Problem description:
The records below must be duplicated exactly, character for character.

Saved data entries:
▬▬▬▬▬▬▬▬▬▬

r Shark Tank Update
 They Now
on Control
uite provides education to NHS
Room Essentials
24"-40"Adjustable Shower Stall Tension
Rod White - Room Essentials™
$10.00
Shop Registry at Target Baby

▬▬▬▬▬▬▬▬▬▬

Worked solution:
r Shark Tank Update
 They Now
on Control
uite provides education to NHS
Room Essentials
24"-40"Adjustable Shower Stall Tension
Rod White - Room Essentials™
$10.00
Shop Registry at Target Baby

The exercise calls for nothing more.